## Problem to solve:
Transcribe the listing below word for word, starting at its first line and ending at the line that contains "server to website visitor during that". Include both of those lines.
* * * * * * *
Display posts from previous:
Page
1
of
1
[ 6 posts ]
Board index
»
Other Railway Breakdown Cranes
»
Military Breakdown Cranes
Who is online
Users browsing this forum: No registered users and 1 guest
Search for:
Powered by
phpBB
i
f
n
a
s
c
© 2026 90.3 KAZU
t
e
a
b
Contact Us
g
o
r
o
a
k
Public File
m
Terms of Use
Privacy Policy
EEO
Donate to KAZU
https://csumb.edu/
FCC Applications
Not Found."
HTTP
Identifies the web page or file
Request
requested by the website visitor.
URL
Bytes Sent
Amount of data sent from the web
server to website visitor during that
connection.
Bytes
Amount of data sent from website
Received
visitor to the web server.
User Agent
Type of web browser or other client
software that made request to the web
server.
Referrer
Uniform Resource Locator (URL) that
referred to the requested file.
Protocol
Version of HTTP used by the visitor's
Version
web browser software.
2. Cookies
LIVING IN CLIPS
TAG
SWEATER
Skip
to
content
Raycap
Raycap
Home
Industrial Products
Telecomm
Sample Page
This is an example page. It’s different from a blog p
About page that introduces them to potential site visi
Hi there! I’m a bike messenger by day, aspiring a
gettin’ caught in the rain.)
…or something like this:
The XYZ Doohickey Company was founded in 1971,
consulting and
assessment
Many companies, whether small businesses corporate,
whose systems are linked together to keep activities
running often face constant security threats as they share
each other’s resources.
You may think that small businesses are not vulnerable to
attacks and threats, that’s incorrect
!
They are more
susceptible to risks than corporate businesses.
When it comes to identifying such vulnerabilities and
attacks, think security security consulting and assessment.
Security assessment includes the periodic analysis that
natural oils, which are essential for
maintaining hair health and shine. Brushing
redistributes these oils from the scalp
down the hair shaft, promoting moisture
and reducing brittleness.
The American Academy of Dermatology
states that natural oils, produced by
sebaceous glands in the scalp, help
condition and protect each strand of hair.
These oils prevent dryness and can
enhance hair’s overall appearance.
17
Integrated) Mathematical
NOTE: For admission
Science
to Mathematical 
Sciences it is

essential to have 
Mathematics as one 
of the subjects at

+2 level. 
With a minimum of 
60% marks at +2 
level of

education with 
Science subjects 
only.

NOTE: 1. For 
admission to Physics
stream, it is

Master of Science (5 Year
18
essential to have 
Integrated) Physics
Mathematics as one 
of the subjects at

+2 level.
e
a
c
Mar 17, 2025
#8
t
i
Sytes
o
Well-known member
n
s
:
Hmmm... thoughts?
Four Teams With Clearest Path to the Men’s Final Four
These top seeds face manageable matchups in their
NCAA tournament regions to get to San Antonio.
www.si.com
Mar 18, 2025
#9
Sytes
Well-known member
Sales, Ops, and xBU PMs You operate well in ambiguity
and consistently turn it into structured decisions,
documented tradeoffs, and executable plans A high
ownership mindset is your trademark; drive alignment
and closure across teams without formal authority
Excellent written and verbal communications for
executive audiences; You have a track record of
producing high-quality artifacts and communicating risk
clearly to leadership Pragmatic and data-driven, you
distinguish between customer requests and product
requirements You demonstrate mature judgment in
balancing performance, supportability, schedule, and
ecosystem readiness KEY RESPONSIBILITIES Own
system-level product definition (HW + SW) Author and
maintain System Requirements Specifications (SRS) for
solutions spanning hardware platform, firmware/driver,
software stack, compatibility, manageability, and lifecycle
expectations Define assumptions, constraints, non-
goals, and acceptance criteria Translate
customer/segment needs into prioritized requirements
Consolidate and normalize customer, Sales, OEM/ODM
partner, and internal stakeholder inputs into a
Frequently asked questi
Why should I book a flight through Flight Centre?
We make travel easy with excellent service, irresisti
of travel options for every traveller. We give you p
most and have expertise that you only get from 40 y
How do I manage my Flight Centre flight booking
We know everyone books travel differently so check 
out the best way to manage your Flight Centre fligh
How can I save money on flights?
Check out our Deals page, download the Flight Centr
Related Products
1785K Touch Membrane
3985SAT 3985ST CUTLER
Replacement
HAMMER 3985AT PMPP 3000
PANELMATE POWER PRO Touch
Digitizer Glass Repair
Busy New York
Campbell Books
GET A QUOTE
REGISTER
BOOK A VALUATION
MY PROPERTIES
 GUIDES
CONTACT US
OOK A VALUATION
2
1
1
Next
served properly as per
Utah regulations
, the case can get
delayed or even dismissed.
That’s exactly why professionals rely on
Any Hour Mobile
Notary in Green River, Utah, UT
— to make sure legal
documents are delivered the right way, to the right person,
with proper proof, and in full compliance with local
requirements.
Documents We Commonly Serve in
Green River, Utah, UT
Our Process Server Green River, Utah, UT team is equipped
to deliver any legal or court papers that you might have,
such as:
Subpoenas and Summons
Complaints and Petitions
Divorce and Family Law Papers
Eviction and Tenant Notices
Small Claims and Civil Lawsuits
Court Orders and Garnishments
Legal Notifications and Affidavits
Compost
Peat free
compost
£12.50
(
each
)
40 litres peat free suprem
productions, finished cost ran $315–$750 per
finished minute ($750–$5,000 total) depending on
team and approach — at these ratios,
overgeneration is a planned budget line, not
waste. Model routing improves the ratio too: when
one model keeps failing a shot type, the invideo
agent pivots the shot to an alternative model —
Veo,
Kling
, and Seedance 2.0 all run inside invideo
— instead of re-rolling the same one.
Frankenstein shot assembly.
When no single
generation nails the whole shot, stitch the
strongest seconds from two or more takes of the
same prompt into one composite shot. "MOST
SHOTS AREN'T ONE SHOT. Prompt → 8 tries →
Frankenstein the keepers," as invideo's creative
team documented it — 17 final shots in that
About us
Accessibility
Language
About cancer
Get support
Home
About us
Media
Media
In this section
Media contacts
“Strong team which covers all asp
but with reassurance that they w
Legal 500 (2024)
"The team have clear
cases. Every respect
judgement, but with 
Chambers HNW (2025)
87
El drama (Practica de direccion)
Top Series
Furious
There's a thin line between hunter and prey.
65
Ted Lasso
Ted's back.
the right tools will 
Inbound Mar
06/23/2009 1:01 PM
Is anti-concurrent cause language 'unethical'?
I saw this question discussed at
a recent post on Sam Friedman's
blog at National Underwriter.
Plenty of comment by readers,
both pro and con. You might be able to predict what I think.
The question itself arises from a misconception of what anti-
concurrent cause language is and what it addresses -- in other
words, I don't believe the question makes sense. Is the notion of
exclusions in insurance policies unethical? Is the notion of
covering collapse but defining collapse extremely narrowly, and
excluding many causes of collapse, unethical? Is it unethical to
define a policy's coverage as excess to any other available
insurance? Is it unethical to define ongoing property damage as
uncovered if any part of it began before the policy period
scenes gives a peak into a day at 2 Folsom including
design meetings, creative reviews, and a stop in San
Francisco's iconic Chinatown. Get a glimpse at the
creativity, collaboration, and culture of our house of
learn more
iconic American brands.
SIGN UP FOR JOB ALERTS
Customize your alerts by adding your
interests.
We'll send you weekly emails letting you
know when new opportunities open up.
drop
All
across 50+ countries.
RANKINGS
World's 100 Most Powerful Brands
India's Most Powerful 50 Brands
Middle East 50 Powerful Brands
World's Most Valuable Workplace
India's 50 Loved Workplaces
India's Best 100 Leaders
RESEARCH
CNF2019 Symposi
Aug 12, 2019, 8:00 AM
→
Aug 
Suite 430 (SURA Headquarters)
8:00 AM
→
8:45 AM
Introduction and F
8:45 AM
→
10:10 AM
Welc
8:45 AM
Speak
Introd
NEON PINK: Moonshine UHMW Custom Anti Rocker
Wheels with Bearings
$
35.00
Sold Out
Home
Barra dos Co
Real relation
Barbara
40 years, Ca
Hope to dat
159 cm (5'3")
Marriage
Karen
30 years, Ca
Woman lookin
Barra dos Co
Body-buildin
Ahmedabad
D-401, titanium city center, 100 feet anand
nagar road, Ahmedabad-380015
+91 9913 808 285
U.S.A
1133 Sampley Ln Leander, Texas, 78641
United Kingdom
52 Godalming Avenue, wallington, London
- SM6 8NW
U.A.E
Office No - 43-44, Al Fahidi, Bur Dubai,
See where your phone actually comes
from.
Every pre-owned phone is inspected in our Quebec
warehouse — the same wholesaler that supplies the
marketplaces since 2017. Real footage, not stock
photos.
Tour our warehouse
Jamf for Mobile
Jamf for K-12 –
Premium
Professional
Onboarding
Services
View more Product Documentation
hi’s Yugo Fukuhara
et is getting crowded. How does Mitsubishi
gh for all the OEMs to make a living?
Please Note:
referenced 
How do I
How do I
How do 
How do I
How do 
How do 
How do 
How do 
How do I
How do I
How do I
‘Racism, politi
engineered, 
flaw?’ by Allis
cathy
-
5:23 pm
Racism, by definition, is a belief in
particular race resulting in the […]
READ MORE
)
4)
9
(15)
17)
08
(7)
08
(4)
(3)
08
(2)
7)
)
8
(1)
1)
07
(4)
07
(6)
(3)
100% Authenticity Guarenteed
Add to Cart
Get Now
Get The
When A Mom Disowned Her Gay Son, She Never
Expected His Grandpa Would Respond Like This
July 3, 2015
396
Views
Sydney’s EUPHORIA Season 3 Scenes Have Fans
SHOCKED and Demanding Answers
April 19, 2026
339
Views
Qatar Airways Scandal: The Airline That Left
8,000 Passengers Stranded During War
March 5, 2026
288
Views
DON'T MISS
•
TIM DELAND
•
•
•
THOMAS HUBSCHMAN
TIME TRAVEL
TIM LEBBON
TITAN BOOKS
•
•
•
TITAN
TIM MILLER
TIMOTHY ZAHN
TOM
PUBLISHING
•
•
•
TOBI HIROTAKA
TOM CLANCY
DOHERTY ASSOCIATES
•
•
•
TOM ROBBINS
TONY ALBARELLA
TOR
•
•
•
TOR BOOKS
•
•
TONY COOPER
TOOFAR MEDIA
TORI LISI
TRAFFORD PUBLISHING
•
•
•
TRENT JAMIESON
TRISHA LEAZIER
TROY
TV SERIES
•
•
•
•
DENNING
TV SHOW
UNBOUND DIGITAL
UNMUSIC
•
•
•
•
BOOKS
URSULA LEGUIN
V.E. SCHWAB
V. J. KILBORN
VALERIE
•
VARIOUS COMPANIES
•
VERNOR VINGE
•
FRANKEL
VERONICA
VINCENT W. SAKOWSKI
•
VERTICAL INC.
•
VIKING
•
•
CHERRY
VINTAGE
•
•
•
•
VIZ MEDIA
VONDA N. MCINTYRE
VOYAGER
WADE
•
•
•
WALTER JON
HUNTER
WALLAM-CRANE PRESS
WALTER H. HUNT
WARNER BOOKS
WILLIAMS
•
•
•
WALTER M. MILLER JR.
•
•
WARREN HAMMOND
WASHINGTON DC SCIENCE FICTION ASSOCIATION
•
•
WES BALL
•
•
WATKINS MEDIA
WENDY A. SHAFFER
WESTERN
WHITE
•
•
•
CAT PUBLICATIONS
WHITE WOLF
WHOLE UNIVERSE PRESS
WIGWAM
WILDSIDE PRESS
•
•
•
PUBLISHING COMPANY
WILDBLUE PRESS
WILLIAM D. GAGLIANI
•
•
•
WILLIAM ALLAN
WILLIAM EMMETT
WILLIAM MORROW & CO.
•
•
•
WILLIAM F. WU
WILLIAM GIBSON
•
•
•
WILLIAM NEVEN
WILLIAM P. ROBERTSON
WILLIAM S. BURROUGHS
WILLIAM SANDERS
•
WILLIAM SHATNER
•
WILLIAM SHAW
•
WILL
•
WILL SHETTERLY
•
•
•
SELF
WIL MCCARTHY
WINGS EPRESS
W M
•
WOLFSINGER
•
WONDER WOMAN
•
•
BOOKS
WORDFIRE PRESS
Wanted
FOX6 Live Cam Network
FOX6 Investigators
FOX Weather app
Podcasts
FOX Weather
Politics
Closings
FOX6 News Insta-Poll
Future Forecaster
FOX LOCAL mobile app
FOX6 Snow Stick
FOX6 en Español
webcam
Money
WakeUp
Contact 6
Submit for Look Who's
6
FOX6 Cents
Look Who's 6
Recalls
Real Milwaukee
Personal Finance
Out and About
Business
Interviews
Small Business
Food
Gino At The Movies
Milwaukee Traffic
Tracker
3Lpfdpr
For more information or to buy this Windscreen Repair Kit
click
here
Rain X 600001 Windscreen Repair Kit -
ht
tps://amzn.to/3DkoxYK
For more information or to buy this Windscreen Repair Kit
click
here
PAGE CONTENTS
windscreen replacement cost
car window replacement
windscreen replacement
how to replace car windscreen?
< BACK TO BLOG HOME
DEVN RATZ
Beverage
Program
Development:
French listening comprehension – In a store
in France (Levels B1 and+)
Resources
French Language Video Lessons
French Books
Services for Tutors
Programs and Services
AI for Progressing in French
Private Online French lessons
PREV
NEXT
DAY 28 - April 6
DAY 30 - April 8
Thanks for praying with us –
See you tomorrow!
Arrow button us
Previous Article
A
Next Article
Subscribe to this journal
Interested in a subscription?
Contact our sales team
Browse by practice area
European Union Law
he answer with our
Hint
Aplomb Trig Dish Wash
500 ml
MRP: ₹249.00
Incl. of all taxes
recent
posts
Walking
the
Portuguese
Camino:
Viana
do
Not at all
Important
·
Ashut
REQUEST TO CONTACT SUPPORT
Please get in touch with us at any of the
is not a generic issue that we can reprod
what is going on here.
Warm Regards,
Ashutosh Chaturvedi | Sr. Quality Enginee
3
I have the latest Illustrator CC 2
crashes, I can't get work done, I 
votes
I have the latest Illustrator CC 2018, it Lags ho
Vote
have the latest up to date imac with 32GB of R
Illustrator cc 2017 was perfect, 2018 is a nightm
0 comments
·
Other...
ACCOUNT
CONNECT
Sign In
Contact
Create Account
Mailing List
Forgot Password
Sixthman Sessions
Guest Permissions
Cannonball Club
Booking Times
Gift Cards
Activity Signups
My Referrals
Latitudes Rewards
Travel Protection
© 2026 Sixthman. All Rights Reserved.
* * * * * * *
## Your response:
Display posts from previous:
Page
1
of
1
[ 6 posts ]
Board index
»
Other Railway Breakdown Cranes
»
Military Breakdown Cranes
Who is online
Users browsing this forum: No registered users and 1 guest
Search for:
Powered by
phpBB
i
f
n
a
s
c
© 2026 90.3 KAZU
t
e
a
b
Contact Us
g
o
r
o
a
k
Public File
m
Terms of Use
Privacy Policy
EEO
Donate to KAZU
https://csumb.edu/
FCC Applications
Not Found."
HTTP
Identifies the web page or file
Request
requested by the website visitor.
URL
Bytes Sent
Amount of data sent from the web
server to website visitor during that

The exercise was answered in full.